16.09.2009 | 21:00 Uhr

Das evangelische Krankenhaus bringt einzelne Stationen auf den neuesten Stand. Dafür investiert es in den nächsten drei Jahren rund 22 Millionen Euro.

Neue Zimmer, neue Gynäkologie, neue Innere Abteilung und eine zusätzliche Intensivstation – für insgesamt 22 Millionen Euro bringt das evangelische Krankenhaus (EKM) seine Stationen und Operationssäle auf den neuesten Stand. Das bestätigte EKM-Geschäftsführer Volker Feldkamp gestern im Gespräch mit der NRZ.

Für die Millioneninvestition wächst zum einen der vierstöckige Vorbau zur Wertgasse um zwei zusätzliche Etagen. Zum anderen wird das veraltete Haus C im Innenhof des Krankenhauses abgerissen und durch einen fünfstöckigen Neubau ersetzt. Den Baubeginn datiert Feldkamp „mit etwas Glück” auf frühestens Mai 2010, „wir bereiten gerade die Bauanträge vor”.

Bis Herbst 2012 soll dann das Krankenhaus am Rande der Altstadt seine Verjüngungskur bekommen haben. Das Hauptgebäude A stamme aus den 70er-Jahren und sei einfach nicht mehr zeitgemäß, so Feldkamp. Heißt: nicht groß und teilweise nicht komfortabel genug.

Das soll sich ändern. Mit Abschluss der Bauarbeiten solle beispielsweise jedes Zimmer mit einem Badezimmer ausgestattet sein. Einige Drei-Bett-Zimmer müssten deshalb vergrößert werden, so Feldkamp. Dazu seien die zwei zusätzlichen Etagen und der Neubau unter anderem notwendig.

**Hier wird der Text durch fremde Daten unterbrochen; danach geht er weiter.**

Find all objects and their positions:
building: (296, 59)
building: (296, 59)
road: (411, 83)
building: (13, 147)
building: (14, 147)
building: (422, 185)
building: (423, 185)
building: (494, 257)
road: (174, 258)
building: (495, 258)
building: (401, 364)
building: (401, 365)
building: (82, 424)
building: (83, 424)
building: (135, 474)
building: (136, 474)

Auf die neu gewonnene Fläche sollen am Ende auch insgesamt 60 Betten neu verteilt werden, die momentan in den Häusern D und F untergebracht sind. „Diese Häuser könnten dann anders genutzt werden”, schlägt Feldkamp vor. Auch zusätzliche Arztpraxen sind für den Geschäftsführer durchaus denkbar. Derzeit behandeln schon insgesamt 15 niederglassene Ärzte im evangelischen Krankenhaus ihre Patienten.

Einen Teil der 22 Millionen bringt das EKM selbst auf. Der Rest werde finanziert, erklärt Feldkamp, ohne genauer zu werden.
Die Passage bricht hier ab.